Photo: The Clay Pit Pond Largemouth Bass.
On Sunday morning, May 22, Belmont High sophomore Brian Alper caught himself a damn good lookin’ largemouth bass coming in at an impressive eight-plus pounds.
But it was where Alper reel in his catch that is just as jaw-dropping. No, he wasn’t on some crystal clear Berkshire County lake or in the wilds of Maine. Brian caught his bass in Clay Pit Pond.
CLAY PIT POND!
Yes, the man-made body of water – created in the late 1920s when the Wellington Brook was redirected into a pit where the New England Brick Company excavated clay for bricks – is unlikely to be on anyone’s list of fishin’ holes to find bass or much less anything living. For four decades, the land next to the pond was the town’s dump until the town opened the incinerator site near the Lexington town line in 1959.

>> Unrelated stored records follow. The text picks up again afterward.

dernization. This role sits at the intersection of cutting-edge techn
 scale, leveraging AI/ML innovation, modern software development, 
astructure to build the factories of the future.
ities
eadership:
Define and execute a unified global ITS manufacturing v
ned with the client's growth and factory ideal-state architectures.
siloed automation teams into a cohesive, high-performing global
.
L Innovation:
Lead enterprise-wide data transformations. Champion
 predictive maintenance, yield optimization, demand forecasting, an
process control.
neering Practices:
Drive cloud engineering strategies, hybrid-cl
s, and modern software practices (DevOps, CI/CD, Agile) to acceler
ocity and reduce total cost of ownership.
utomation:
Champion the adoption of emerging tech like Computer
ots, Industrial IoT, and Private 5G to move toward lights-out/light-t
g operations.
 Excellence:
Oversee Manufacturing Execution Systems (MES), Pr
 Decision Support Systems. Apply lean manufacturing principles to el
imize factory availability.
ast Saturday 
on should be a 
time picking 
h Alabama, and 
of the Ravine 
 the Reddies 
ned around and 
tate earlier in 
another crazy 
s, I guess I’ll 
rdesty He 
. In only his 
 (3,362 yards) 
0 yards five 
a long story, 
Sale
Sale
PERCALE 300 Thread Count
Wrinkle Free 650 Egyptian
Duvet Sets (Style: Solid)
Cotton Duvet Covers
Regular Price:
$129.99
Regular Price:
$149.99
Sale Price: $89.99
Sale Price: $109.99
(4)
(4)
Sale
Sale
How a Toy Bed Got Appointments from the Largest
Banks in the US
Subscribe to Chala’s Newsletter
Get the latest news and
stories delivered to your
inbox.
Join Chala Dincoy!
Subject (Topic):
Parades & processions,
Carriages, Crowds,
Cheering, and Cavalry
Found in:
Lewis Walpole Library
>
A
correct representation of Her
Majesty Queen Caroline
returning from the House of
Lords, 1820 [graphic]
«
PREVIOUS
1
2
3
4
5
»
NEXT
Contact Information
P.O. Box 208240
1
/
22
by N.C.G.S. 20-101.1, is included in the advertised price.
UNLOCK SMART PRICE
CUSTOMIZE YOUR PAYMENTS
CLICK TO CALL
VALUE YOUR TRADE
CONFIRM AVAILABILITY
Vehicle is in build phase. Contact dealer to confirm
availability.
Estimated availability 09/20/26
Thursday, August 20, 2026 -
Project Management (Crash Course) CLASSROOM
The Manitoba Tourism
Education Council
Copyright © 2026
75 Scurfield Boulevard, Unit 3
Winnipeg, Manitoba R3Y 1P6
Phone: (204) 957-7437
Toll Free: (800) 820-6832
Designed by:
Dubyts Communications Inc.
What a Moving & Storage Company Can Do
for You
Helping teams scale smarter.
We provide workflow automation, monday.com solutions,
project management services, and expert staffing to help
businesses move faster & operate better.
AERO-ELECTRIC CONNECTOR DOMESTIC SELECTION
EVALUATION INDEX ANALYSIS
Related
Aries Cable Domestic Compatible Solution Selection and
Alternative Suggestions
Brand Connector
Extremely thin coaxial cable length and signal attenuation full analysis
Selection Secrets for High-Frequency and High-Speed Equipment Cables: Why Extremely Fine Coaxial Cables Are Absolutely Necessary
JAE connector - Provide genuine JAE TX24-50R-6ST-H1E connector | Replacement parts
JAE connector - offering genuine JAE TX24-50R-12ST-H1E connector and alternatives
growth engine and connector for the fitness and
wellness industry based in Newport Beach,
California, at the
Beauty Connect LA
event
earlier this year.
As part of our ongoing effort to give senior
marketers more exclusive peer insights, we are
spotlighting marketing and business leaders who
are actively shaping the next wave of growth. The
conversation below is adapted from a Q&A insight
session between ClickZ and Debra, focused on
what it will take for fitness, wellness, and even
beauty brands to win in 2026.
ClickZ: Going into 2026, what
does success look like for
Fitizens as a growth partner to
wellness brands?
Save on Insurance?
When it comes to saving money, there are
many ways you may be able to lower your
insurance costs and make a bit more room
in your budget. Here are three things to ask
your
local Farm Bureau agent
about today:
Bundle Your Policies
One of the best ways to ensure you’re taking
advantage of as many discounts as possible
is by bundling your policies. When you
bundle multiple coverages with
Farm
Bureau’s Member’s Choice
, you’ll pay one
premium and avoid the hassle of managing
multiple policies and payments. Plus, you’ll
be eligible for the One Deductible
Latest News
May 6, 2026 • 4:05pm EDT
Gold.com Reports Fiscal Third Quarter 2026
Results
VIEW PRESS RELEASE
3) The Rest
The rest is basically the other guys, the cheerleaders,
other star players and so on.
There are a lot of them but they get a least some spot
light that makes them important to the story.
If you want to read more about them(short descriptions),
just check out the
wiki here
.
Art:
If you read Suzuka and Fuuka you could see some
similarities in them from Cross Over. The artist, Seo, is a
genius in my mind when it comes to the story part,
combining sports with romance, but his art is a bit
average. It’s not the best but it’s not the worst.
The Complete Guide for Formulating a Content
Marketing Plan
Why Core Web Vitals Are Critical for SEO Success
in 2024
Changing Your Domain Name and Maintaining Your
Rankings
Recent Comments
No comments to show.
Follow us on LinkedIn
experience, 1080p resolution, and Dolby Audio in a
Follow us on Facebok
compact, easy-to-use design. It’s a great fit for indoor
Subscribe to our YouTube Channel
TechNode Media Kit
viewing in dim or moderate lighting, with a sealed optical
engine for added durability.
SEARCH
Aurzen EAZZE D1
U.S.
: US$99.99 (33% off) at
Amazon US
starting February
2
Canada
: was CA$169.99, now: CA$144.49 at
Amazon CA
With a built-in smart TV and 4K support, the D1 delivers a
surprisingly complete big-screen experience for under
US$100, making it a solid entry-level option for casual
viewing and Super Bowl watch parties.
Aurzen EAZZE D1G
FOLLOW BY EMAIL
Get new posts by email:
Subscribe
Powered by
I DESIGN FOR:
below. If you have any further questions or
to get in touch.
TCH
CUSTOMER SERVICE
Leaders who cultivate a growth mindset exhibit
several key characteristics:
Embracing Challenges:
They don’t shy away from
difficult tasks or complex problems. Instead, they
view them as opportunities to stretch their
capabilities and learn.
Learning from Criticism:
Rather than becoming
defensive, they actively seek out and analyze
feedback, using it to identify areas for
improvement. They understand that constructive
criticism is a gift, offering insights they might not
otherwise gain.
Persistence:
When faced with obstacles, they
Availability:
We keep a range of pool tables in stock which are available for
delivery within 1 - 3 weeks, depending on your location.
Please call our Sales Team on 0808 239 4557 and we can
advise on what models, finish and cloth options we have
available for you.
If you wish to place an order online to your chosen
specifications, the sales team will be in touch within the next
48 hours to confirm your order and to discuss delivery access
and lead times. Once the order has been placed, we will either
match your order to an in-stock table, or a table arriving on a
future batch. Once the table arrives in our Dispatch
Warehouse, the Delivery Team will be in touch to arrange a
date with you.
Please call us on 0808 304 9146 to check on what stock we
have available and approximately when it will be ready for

In 1995, Belmont’s Conservation Commission asked the state to test the fish in Clay Pit Pond. Results showed unacceptably high levels of chlordane, a pesticide is associated with a variety of cancers. After the results were made public, the Massachusetts Public Health Department issued a public warning that is found on signs on the bank of the pond: “Do not eat fish caught in this pond. They may be poisoned with chemicals.”
For most residents, the creature most likely seen swimming in Clay Pit Pond is a rat or Blinky, the three-eyed orange fish found in the lake outside the nuclear power plant in “The Simpsons.”
But for Brian – who has been fishing Clay Pit for the past two years – and other hearty locals, the allure of casting a lure into a body of water outweighs most of the concerns they may face. And if Boston Harbor and the Charles River can be reclaimed to be “swimmable” after centuries of pollution, whose to say Belmont’s own “Pond” will one day … ummm, no.
As for the bass – he was not named by Brian – he will continue to swim (it’s likely he has spent the past decade in the pond) contently in his watery home for now.
“Of course, it got thrown back. No one should EVER eat fish out of there,” said Brian’s father, David, the long-time chair of the town’s Board of Health.